▸ **What you have to do**: Start to finish, print the entries exactly, and carry none of the pictures over.

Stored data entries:
_ _ _
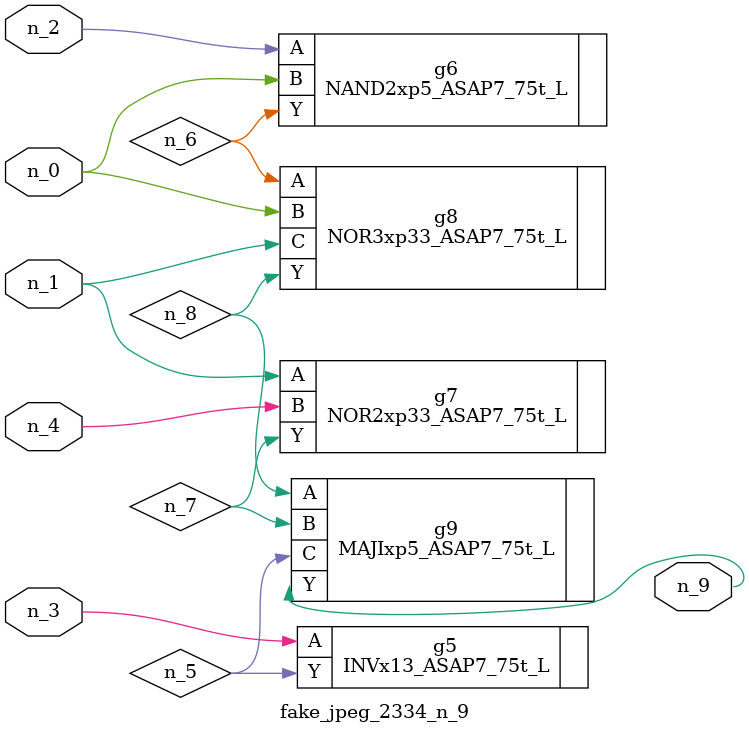
<source format=v>
module fake_jpeg_2334_n_9 (n_3, n_2, n_1, n_0, n_4, n_9);

input n_3;
input n_2;
input n_1;
input n_0;
input n_4;

output n_9;

wire n_8;
wire n_6;
wire n_5;
wire n_7;

INVx13_ASAP7_75t_L g5 ( 
.A(n_3),
.Y(n_5)
);

NAND2xp5_ASAP7_75t_L g6 ( 
.A(n_2),
.B(n_0),
.Y(n_6)
);

NOR2xp33_ASAP7_75t_L g7 ( 
.A(n_1),
.B(n_4),
.Y(n_7)
);

NOR3xp33_ASAP7_75t_L g8 ( 
.A(n_6),
.B(n_0),
.C(n_1),
.Y(n_8)
);

MAJIxp5_ASAP7_75t_L g9 ( 
.A(n_8),
.B(n_7),
.C(n_5),
.Y(n_9)
);


endmodule
</source>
_ _ _
▸ **Expected answer**:
<source format=v>
module fake_jpeg_2334_n_9 (n_3, n_2, n_1, n_0, n_4, n_9);

input n_3;
input n_2;
input n_1;
input n_0;
input n_4;

output n_9;

wire n_8;
wire n_6;
wire n_5;
wire n_7;

INVx13_ASAP7_75t_L g5 ( 
.A(n_3),
.Y(n_5)
);

NAND2xp5_ASAP7_75t_L g6 ( 
.A(n_2),
.B(n_0),
.Y(n_6)
);

NOR2xp33_ASAP7_75t_L g7 ( 
.A(n_1),
.B(n_4),
.Y(n_7)
);

NOR3xp33_ASAP7_75t_L g8 ( 
.A(n_6),
.B(n_0),
.C(n_1),
.Y(n_8)
);

MAJIxp5_ASAP7_75t_L g9 ( 
.A(n_8),
.B(n_7),
.C(n_5),
.Y(n_9)
);


endmodule
</source>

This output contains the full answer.